Information Regarding the Green Tree Frog

The Australian green tree frog also called just green tree frogs in Australia, White’s frog, or green poop frog, is a rare species of tree Frog native to Australia and New Guinea, although the latter is considered to be Extinct. Its scientific name, Diplodia Greppus, comes from the Greek words “Diplos” meaning fruit, and “Grapus” meaning to hide. This Australian tree Frog has a range of dietary habits and life cycle which is nearly identical to the green tree frog. These frogs are omnivorous, eating berries, leafy vegetables, seeds, small insects, and other plant materials along with their eggs. In addition, they are a generalist predator that catches small animals such as birds, lizards, and bugs.

The Green Tree Frog can generally be found in damp forest areas near lakes, ponds, streams, and rivers. It generally lives in thick vegetation, but can also be found in dry hillsides, deserts, and near burrows, rocks, and logs. The most important habitat for these frogs is leaf litter, decaying leaves, and decayed tree stumps. This is the most preferred environment for these tree frogs and they love to inhabit such surroundings.

If you wish to house these creatures in an exotic Australian environment, you may choose to buy their eggs, which are white in color and thus very attractive to any new pet. However, crickets are also very suitable pets. Crickets like the Australian green tree frogs quite a lot and therefore it is advisable to place these crickets on top of the leaves of the plants you are growing for them to thrive. You can also use cricket tunnels that look like small arches, across the base of the plants you are growing for them to stay safe. Some of the best places to place the cricket tunnels are around the plant’s leaves, in the bark of trees, and in wetland areas.

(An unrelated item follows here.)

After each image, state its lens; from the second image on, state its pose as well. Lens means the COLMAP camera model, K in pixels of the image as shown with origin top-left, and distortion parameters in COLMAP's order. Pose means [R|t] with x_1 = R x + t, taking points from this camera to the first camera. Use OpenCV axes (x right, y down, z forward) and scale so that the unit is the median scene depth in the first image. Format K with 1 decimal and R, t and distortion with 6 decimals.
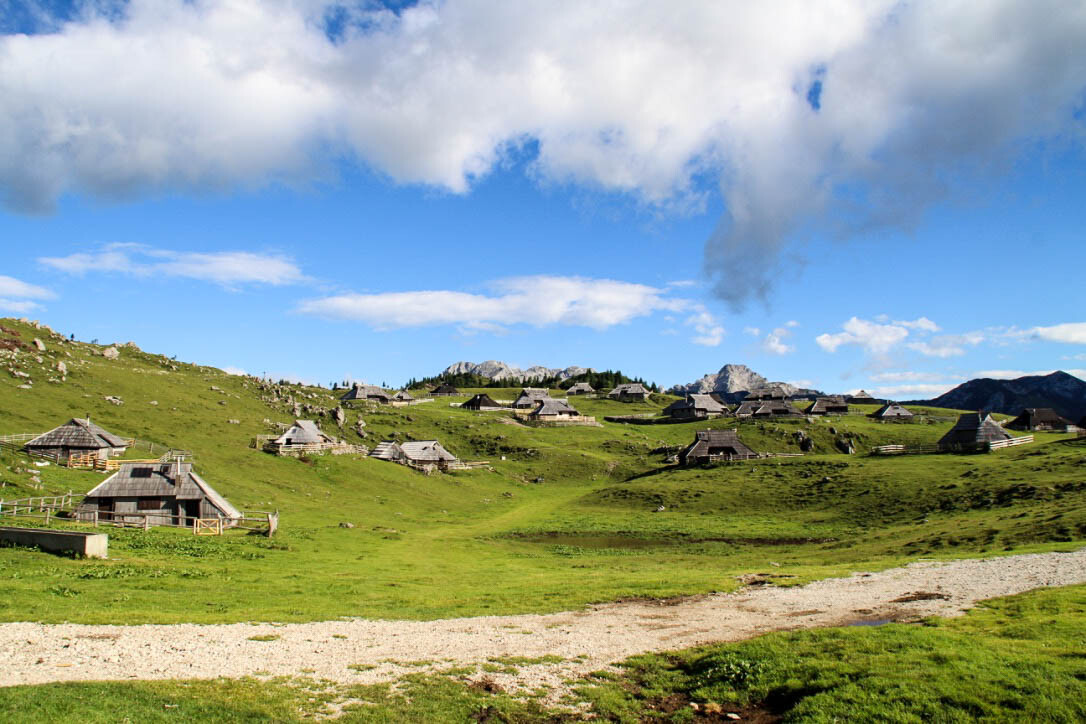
lens RADIAL K [[866.9, 0, 520.1], [0, 866.9, 362.5], [0, 0, 1]] dist [-0.161256, 0.105068]
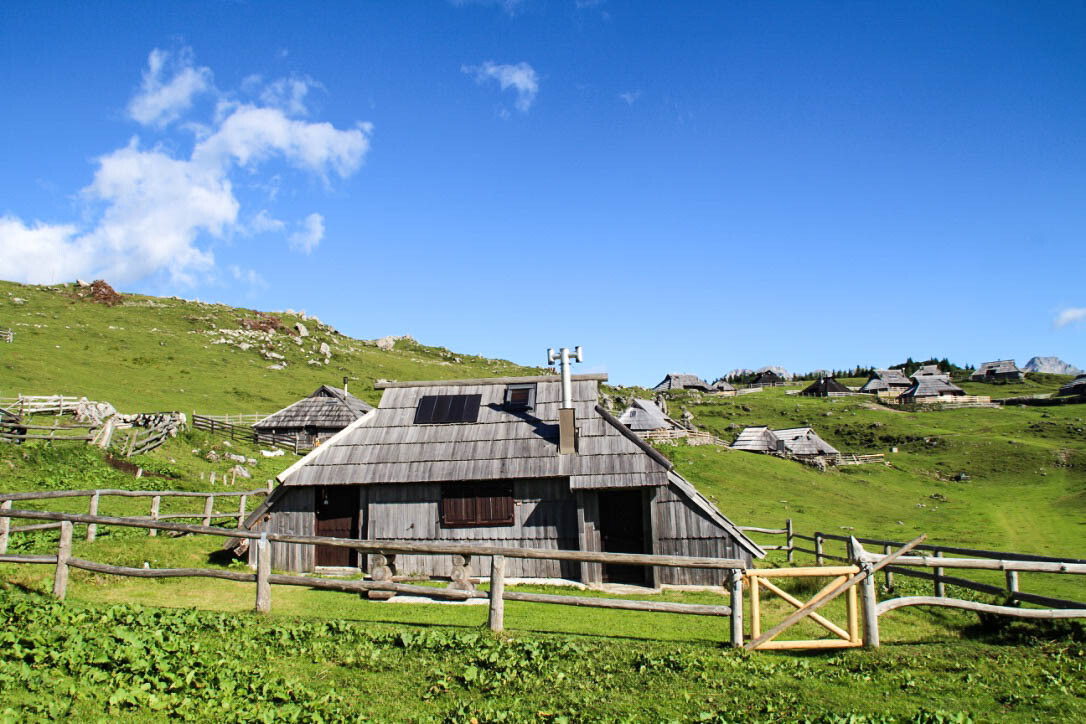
lens RADIAL K [[866.9, 0, 520.1], [0, 866.9, 362.5], [0, 0, 1]] dist [-0.161256, 0.105068]
pose [[0.952485, -0.054020, -0.299755, -0.128288], [0.048566, 0.998491, -0.025619, 0.048315], [0.300687, 0.009844, 0.953672, 0.275027]]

Australian Terrestrial Crickets is generally easy to care for. They are quite active when it comes to breeding, however; they are generally slow inbreeding due to the length of their reproductive period. To get pregnant, the female green tree frogs must be in an advanced state of development and thus have around two to four eggs at all times. Once the eggs are fertilized, the tadpoles will need around 12 hours for incubation which is the time they need to develop into tadpoles.

While there are only three species of the Australian Terrestrial Green Tree Frog (also called the Tree Dweller Frog), the three species do not interbreed. However; they can still interbreed if the conditions are right. Interbreeding can occur if the desired species is obtained from another area of the country. This is why Florida and Texas are the most popular places to obtain green tree frogs. Florida has many species available while the more well-known species are available in the larger Texas cities.

The Green Tree Frog can reach a length of twenty-two to thirty-two inches in length. Their average weight is between five and seven pounds. They are also capable of reaching a weight of ten pounds. The tail is also fairly large with the front end being larger than the back end.

Because the green tree frog is considered a threatened species in the United States, the breeding requirements of the species have been regulated through the Endangered Species Act. A listing was first made through the FWS in 1995. There have been some changes to the definition of the Endangered Species Act though. For instance, the length of the average distances between breeding sites has been increased from one hundred to two hundred miles.

In the springtime, the courtship process begins. This is where the male comes into contact with the females. They will make mud cakes for the females to lay their eggs in. After the eggs have been laid by the females will lay several hundred eggs in a round pouch-like structure. The pouch will become a home for the newly born frogs. Once the babies hatch, they will cling to the sides of the pouch as they grow and continue to feed off the yolk produced by the mother green tree frogs until the new year.